(Pictures paired with their source code)
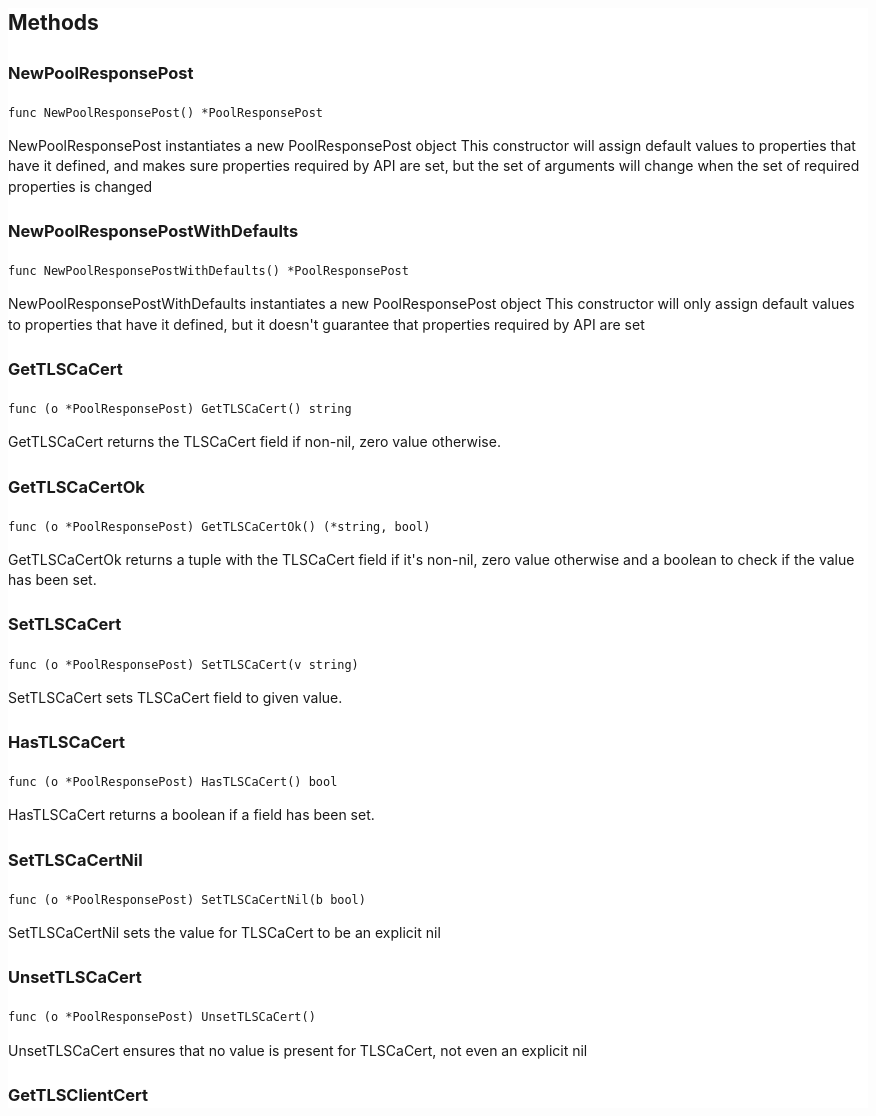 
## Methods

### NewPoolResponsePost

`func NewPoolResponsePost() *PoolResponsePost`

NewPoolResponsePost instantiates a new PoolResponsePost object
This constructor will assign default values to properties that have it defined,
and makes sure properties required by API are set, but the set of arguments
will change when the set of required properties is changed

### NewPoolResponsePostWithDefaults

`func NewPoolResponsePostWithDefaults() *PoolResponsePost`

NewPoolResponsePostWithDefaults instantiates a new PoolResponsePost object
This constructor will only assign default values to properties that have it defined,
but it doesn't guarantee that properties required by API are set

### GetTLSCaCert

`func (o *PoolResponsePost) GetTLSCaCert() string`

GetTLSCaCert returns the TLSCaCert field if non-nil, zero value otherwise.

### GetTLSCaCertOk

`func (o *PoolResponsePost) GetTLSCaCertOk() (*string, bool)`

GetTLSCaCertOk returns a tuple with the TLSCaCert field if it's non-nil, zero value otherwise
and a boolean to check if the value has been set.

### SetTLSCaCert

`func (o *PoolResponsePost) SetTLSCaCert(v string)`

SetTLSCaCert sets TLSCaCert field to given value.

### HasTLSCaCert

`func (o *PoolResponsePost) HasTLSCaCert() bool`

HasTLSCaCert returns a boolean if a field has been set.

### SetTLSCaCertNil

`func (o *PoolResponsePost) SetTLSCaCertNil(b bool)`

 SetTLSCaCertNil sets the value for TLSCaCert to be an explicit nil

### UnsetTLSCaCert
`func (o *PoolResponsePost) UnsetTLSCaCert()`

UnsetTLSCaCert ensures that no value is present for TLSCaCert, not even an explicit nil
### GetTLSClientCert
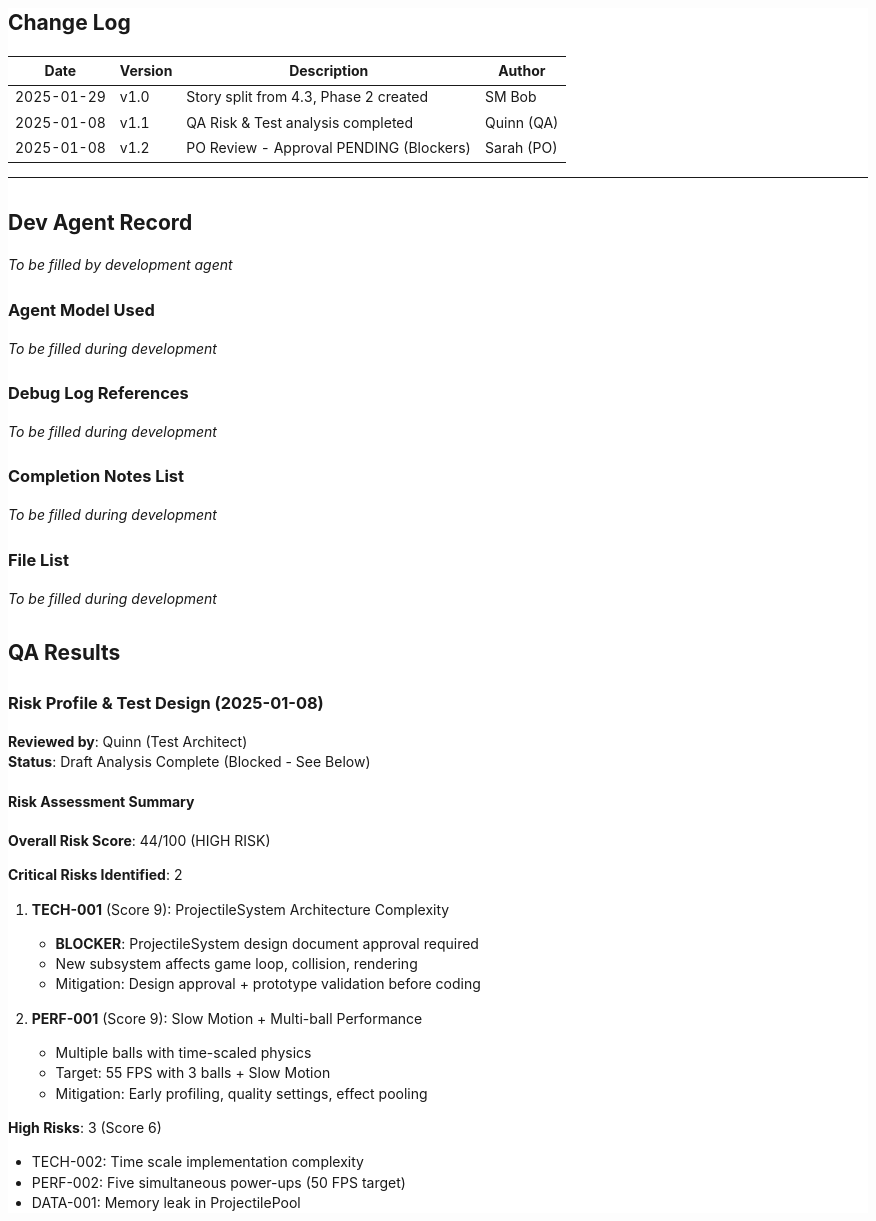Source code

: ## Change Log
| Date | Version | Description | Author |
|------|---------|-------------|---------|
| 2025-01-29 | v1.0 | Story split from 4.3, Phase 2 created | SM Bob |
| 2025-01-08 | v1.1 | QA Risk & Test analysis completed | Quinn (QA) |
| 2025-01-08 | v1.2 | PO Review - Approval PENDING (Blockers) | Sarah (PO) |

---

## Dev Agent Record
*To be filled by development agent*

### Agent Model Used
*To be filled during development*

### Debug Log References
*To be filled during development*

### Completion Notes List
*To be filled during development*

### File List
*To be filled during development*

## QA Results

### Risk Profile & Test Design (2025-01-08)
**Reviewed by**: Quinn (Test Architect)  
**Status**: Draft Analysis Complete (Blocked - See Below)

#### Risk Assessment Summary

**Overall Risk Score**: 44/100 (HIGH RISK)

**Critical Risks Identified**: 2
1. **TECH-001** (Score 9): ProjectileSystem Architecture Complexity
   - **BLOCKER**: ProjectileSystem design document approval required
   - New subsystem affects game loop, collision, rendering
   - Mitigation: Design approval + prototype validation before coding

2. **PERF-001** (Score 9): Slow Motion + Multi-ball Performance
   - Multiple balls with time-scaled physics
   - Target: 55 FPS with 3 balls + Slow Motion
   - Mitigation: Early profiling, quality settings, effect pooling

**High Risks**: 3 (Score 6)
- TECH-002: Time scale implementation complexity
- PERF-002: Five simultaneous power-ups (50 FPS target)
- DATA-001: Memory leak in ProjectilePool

To do ::
Retype the source text from every one of the records above with no changes, leaving the pictures out of your answer.

Task output ::
## Methods

### NewPoolResponsePost

`func NewPoolResponsePost() *PoolResponsePost`

NewPoolResponsePost instantiates a new PoolResponsePost object
This constructor will assign default values to properties that have it defined,
and makes sure properties required by API are set, but the set of arguments
will change when the set of required properties is changed

### NewPoolResponsePostWithDefaults

`func NewPoolResponsePostWithDefaults() *PoolResponsePost`

NewPoolResponsePostWithDefaults instantiates a new PoolResponsePost object
This constructor will only assign default values to properties that have it defined,
but it doesn't guarantee that properties required by API are set

### GetTLSCaCert

`func (o *PoolResponsePost) GetTLSCaCert() string`

GetTLSCaCert returns the TLSCaCert field if non-nil, zero value otherwise.

### GetTLSCaCertOk

`func (o *PoolResponsePost) GetTLSCaCertOk() (*string, bool)`

GetTLSCaCertOk returns a tuple with the TLSCaCert field if it's non-nil, zero value otherwise
and a boolean to check if the value has been set.

### SetTLSCaCert

`func (o *PoolResponsePost) SetTLSCaCert(v string)`

SetTLSCaCert sets TLSCaCert field to given value.

### HasTLSCaCert

`func (o *PoolResponsePost) HasTLSCaCert() bool`

HasTLSCaCert returns a boolean if a field has been set.

### SetTLSCaCertNil

`func (o *PoolResponsePost) SetTLSCaCertNil(b bool)`

 SetTLSCaCertNil sets the value for TLSCaCert to be an explicit nil

### UnsetTLSCaCert
`func (o *PoolResponsePost) UnsetTLSCaCert()`

UnsetTLSCaCert ensures that no value is present for TLSCaCert, not even an explicit nil
### GetTLSClientCert
Source code

: ## Change Log
| Date | Version | Description | Author |
|------|---------|-------------|---------|
| 2025-01-29 | v1.0 | Story split from 4.3, Phase 2 created | SM Bob |
| 2025-01-08 | v1.1 | QA Risk & Test analysis completed | Quinn (QA) |
| 2025-01-08 | v1.2 | PO Review - Approval PENDING (Blockers) | Sarah (PO) |

---

## Dev Agent Record
*To be filled by development agent*

### Agent Model Used
*To be filled during development*

### Debug Log References
*To be filled during development*

### Completion Notes List
*To be filled during development*

### File List
*To be filled during development*

## QA Results

### Risk Profile & Test Design (2025-01-08)
**Reviewed by**: Quinn (Test Architect)  
**Status**: Draft Analysis Complete (Blocked - See Below)

#### Risk Assessment Summary

**Overall Risk Score**: 44/100 (HIGH RISK)

**Critical Risks Identified**: 2
1. **TECH-001** (Score 9): ProjectileSystem Architecture Complexity
   - **BLOCKER**: ProjectileSystem design document approval required
   - New subsystem affects game loop, collision, rendering
   - Mitigation: Design approval + prototype validation before coding

2. **PERF-001** (Score 9): Slow Motion + Multi-ball Performance
   - Multiple balls with time-scaled physics
   - Target: 55 FPS with 3 balls + Slow Motion
   - Mitigation: Early profiling, quality settings, effect pooling

**High Risks**: 3 (Score 6)
- TECH-002: Time scale implementation complexity
- PERF-002: Five simultaneous power-ups (50 FPS target)
- DATA-001: Memory leak in ProjectilePool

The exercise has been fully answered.